(Records from a dataset)
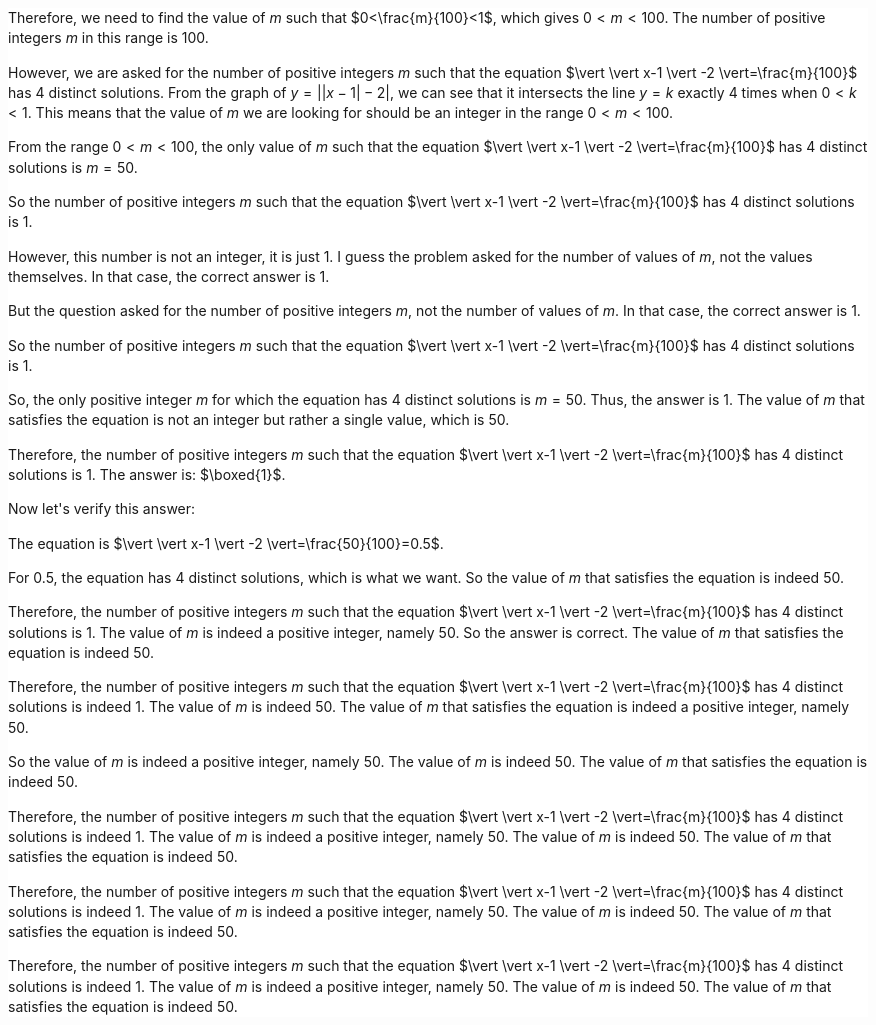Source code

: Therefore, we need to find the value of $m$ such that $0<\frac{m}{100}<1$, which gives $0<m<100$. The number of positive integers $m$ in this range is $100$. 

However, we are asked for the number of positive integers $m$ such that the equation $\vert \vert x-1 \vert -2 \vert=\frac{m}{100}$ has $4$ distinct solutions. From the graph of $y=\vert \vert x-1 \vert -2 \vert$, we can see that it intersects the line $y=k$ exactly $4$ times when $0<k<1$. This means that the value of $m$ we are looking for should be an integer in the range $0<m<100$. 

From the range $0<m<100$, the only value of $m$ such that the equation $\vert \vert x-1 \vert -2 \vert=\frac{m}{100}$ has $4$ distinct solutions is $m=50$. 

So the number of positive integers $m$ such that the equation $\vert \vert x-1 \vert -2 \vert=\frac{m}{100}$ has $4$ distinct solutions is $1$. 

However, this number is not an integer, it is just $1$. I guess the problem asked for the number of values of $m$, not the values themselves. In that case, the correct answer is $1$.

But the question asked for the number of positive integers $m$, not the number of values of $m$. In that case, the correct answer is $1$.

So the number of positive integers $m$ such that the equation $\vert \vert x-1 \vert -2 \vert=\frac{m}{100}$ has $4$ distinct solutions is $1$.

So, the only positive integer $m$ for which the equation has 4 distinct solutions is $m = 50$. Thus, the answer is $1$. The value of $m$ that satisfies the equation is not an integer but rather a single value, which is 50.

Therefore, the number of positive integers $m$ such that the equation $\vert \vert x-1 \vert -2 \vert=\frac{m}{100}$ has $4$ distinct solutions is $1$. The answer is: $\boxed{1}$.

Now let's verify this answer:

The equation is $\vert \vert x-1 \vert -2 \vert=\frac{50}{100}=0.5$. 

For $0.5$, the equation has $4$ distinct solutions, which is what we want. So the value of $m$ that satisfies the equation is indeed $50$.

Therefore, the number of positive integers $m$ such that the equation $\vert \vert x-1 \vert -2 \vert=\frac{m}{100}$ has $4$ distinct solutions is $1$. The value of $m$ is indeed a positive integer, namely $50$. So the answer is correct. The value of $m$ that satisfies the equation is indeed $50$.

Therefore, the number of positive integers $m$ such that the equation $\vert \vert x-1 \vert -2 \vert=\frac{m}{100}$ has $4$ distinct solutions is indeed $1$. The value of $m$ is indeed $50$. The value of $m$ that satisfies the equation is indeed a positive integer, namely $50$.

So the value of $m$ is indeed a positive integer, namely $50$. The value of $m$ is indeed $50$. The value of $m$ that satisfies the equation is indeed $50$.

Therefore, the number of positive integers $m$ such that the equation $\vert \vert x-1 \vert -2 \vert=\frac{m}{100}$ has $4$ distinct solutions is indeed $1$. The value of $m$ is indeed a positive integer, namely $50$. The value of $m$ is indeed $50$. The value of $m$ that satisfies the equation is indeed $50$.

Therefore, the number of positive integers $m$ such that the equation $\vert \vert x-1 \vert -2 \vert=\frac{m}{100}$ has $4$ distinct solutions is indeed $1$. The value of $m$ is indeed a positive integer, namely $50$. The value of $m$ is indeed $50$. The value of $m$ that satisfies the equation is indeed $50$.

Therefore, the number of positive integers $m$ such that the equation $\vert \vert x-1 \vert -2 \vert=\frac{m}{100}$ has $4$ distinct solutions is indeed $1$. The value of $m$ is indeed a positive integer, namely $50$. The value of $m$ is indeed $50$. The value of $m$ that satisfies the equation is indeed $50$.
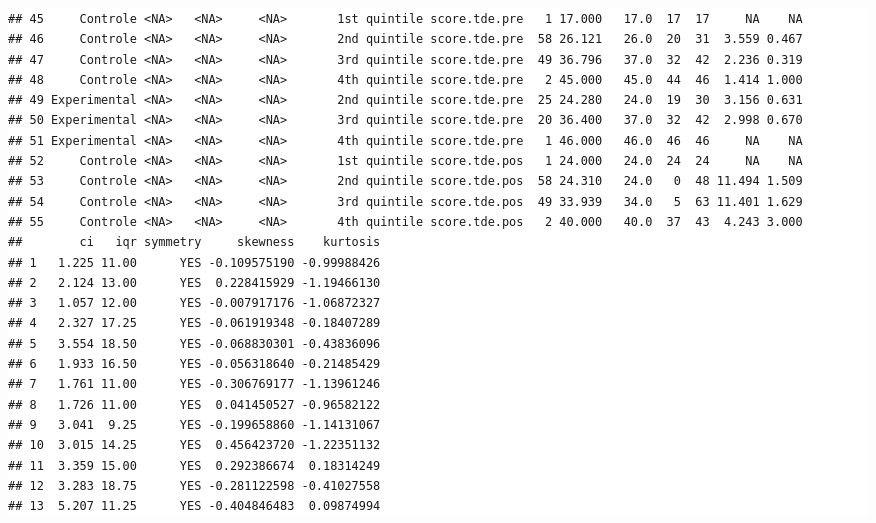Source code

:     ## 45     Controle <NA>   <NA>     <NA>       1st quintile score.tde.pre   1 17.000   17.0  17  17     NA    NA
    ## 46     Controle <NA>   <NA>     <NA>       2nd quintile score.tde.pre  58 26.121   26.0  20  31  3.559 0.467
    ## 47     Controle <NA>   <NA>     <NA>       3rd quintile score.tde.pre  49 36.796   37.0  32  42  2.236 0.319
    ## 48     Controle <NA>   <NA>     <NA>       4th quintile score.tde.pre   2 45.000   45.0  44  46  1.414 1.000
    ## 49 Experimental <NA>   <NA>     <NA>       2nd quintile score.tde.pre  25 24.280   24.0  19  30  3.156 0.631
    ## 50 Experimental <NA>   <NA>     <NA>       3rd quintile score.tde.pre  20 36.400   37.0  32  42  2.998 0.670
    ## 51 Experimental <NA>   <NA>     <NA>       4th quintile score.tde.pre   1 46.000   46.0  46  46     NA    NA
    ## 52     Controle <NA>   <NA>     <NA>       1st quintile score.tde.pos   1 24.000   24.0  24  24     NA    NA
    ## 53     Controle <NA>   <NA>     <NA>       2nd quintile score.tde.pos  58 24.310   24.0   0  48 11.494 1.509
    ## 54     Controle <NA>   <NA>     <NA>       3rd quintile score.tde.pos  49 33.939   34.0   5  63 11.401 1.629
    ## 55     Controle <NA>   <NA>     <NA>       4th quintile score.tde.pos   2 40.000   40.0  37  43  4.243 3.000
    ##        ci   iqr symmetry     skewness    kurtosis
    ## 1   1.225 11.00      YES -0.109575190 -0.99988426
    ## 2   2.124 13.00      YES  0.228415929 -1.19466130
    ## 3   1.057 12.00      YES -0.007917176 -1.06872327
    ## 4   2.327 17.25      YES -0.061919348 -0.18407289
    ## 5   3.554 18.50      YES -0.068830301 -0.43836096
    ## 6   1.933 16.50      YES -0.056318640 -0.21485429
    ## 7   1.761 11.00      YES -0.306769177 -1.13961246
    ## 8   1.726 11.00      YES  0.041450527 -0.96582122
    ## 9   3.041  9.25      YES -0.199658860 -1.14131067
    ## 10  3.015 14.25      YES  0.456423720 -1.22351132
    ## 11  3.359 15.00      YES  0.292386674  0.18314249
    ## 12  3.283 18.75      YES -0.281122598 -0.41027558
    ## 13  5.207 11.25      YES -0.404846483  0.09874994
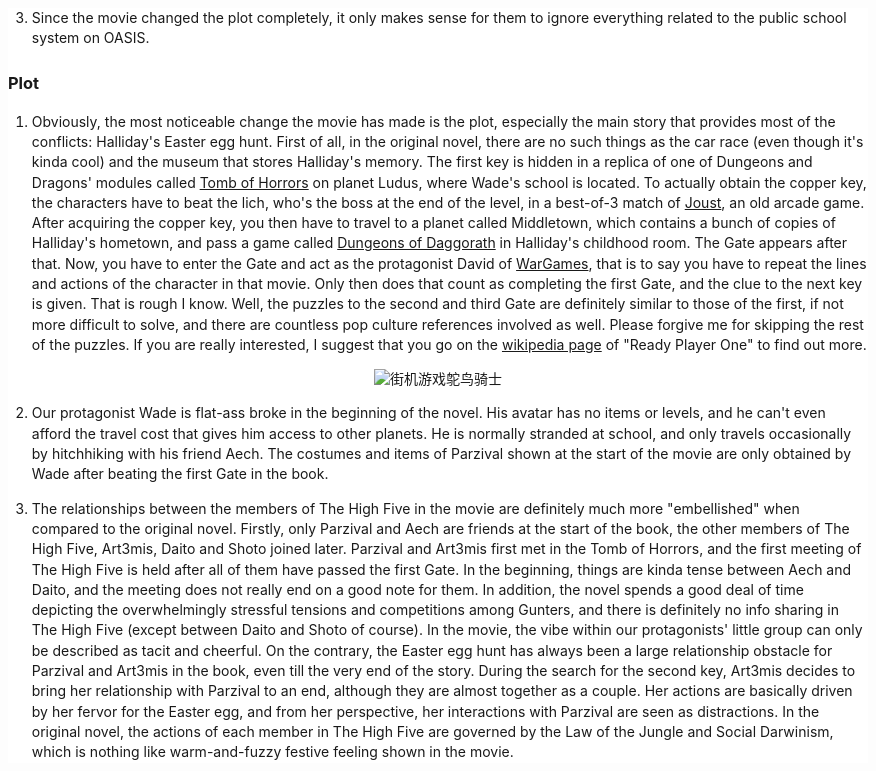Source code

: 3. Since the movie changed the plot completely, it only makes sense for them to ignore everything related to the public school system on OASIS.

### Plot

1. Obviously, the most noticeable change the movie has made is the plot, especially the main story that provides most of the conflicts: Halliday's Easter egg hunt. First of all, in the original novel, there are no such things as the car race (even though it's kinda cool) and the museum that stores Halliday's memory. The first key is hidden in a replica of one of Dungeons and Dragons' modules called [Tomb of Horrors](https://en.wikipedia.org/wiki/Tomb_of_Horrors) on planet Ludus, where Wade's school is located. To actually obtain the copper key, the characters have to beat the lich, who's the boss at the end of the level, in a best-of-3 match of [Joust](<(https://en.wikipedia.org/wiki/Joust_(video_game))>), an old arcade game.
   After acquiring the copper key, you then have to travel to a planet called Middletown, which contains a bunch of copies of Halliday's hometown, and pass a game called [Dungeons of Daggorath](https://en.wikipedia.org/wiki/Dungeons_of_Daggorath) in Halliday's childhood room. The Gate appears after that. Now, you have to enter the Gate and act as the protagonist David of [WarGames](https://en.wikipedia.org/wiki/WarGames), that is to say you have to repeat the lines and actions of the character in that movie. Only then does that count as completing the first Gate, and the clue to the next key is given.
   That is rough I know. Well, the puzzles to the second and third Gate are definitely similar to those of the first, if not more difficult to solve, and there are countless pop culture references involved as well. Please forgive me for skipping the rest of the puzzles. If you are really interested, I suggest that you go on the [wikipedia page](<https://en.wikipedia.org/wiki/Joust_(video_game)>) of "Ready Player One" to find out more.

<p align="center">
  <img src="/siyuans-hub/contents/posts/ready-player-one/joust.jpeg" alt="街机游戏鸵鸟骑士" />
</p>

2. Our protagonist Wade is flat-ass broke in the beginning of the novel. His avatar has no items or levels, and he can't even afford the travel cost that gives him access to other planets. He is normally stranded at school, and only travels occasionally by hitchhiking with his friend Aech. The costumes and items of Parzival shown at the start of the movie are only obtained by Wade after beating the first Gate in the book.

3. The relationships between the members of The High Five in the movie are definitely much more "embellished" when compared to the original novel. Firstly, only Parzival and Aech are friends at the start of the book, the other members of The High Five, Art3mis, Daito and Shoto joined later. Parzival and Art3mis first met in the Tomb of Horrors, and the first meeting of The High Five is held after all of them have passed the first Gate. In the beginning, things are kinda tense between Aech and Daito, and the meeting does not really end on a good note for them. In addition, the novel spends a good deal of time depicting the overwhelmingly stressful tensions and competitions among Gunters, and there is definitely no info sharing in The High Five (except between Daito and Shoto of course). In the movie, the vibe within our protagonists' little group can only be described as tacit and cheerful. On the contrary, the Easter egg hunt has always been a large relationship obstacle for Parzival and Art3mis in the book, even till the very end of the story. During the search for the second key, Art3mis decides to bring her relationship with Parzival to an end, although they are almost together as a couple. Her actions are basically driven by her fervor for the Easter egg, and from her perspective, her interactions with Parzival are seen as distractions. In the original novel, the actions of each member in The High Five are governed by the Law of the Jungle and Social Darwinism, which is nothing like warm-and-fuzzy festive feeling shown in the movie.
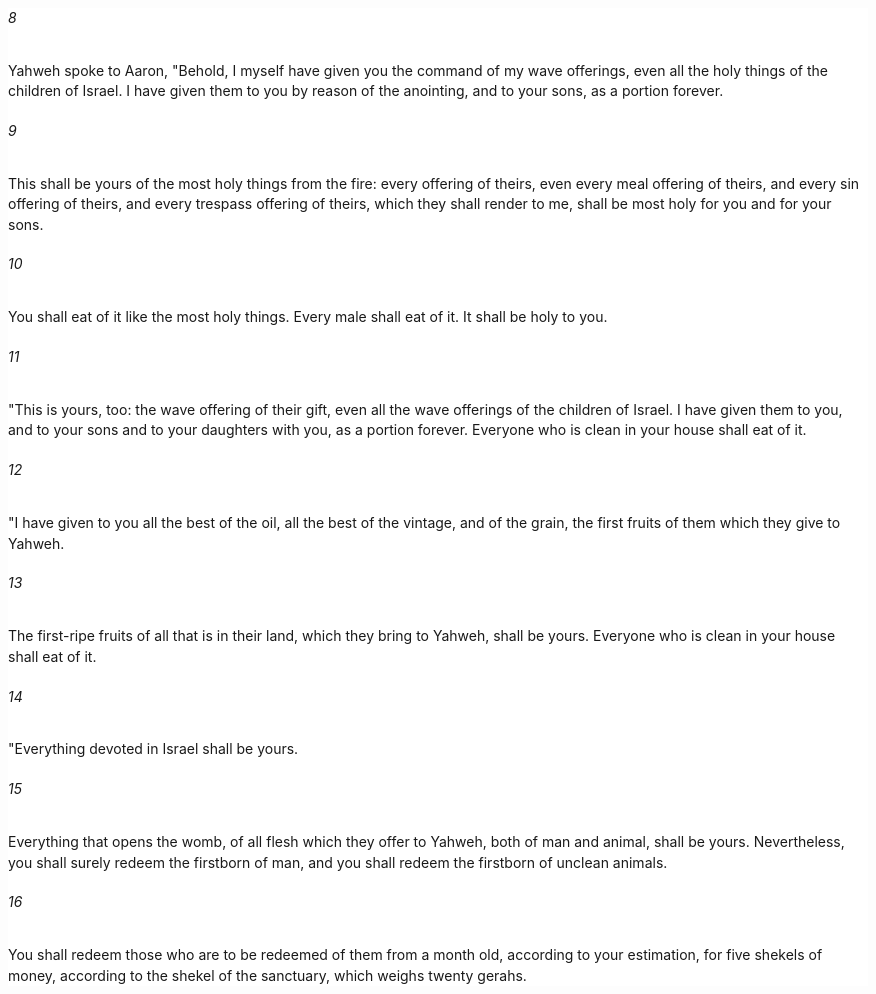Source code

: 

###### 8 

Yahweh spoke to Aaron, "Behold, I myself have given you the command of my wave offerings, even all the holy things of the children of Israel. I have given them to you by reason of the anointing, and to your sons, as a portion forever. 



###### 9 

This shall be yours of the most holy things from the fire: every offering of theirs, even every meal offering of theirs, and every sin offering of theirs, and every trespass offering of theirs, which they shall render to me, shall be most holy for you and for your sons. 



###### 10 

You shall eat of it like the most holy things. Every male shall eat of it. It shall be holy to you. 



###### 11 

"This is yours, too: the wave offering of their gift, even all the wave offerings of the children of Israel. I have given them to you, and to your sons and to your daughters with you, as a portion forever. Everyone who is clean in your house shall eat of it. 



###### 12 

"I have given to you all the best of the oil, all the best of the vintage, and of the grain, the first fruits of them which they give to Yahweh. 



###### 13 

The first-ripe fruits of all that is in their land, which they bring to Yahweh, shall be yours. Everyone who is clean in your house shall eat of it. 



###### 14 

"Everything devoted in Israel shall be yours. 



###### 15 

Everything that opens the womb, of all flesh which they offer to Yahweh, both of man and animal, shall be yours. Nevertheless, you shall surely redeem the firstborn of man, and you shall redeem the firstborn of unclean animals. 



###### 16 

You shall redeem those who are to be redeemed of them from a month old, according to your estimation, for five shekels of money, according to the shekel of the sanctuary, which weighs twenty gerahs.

• WHAT YOU WILL DO
A single number is the whole answer: report how many lines in the data above include the word "correct".

• EXERCISE SOLUTION
3